GPGPU parallel algorithms for structured-grid CFD codes
Published Web Locationhttps://doi.org/10.2514/6.2011-3221
A new high-performance general-purpose graphics processing unit (GPGPU) computational fluid dynamics (CFD) library is introduced for use with structured-grid CFD algorithms. A novel set of parallel tridiagonal matrix solvers, implemented in CUDA, is included for use with structured-grid CFD algorithms. The solver library supports both scalar and block-tridiagonal matrices suitable for approximate factorization (AF) schemes. The computational routines are designed for both GPU-based CFD codes or as a GPU accelerator for CPU-based algorithms. Additionally, the library includes, among others, a collection of finite-volume calculation routines for computing local and global stable time-steps, inviscid surface fluxes, and face/node/cell-centered interpolation on generalized 3D, multi-block structured grids. GPU block tridiagonal benchmarks showed a speed-up of 3.6x compared to an OpenMP CPU Thomas Algorithm results when host-device data transfers are removed. Detailed analysis shows that a structure-of-arrays (SOA) matrix storage format versus an array-of-structures (AOS) format on the GPU improved the parallel block- tridiagonal performance by a factor of 2.6x for the parallel cyclic reduction (PCR) algorithm.

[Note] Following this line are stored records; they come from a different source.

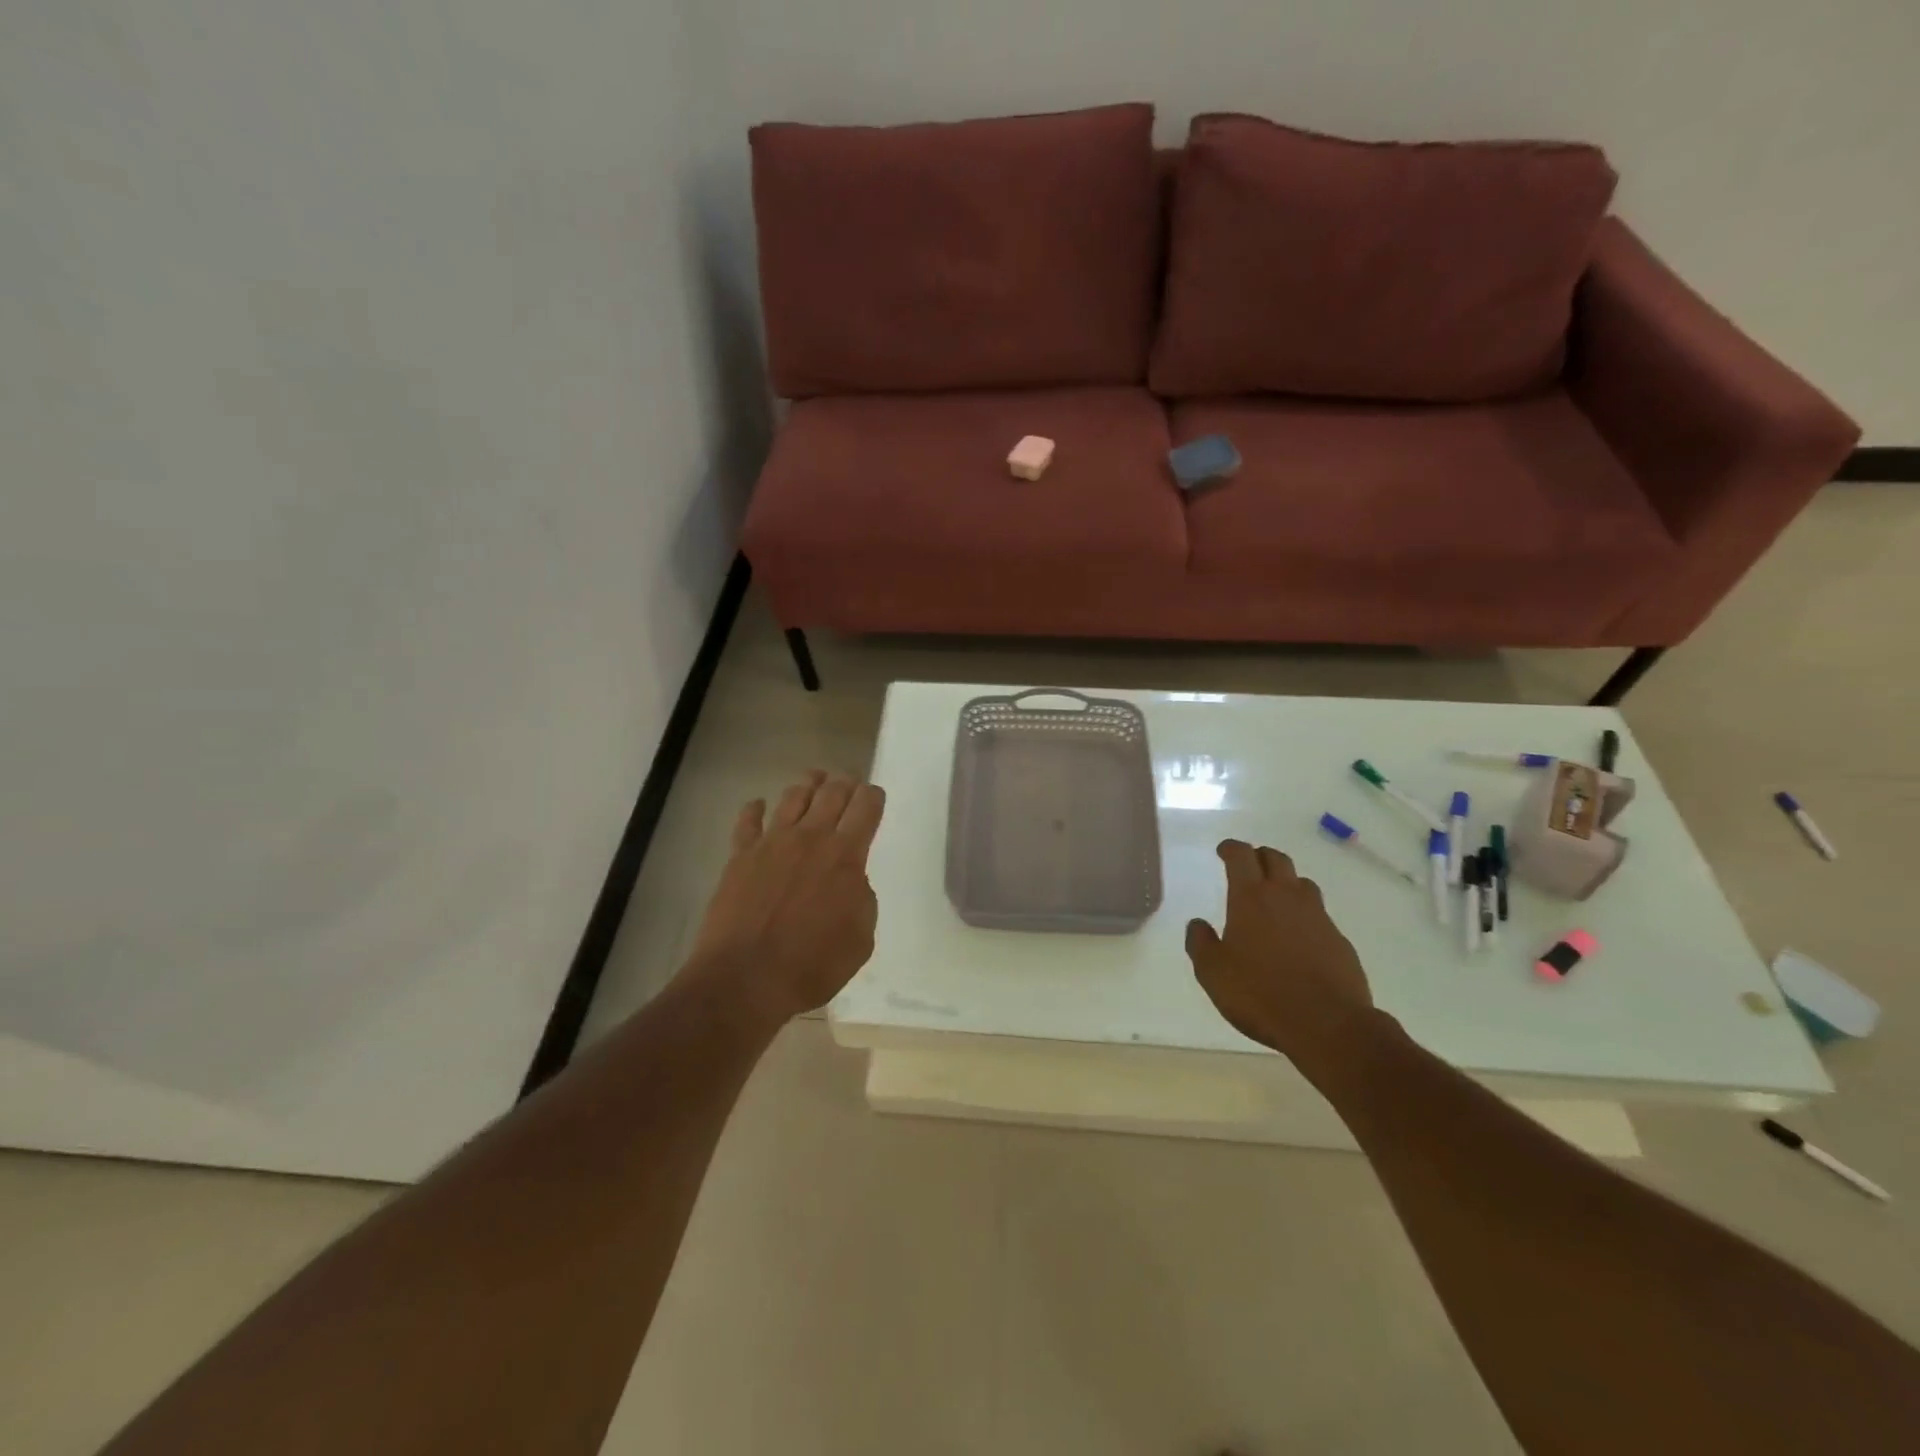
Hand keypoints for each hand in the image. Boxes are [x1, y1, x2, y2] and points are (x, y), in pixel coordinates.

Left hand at [683, 771, 884, 1023]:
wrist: (746, 979)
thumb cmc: (812, 964)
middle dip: (845, 783)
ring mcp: (771, 843)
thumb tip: (851, 880)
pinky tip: (759, 805)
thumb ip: (862, 899)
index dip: (873, 796)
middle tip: (849, 783)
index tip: (874, 797)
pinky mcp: (740, 856)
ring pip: (793, 796)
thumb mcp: (861, 939)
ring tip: (814, 780)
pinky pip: (747, 821)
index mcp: (845, 855)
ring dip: (807, 784)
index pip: (866, 807)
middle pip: (831, 792)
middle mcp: (810, 837)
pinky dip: (755, 809)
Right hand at [1185, 839, 1375, 1073]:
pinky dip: (1305, 916)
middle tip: (1249, 866)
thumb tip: (1198, 924)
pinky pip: (1319, 915)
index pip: (1241, 856)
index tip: (1223, 851)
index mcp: (1251, 898)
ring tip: (1275, 898)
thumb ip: (1200, 943)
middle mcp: (1286, 897)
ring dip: (1286, 882)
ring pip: (1302, 883)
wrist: (1328, 1024)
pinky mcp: (1339, 940)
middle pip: (1276, 859)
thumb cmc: (1260, 993)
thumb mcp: (1212, 972)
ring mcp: (1318, 917)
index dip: (1231, 848)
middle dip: (1260, 856)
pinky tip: (1298, 937)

The GPU block tridiagonal solver was also applied to the OVERFLOW-2 CFD code. Performance measurements using synchronous and asynchronous data transfers within the OVERFLOW-2 code showed poorer performance compared to the cache-optimized CPU Thomas Algorithm. The poor performance was attributed to the significant cost of the rank-5 sub-matrix and sub-vector host-device data transfers and the matrix format conversion. The finite-volume maximum time-step and inviscid flux kernels were benchmarked within the MBFLO3 CFD code and showed speed-ups, including the cost of host-device memory transfers, ranging from 3.2--4.3x compared to optimized CPU code. It was determined, however, that GPU acceleration could be increased to 21x over a single CPU core if host-device data transfers could be eliminated or significantly reduced.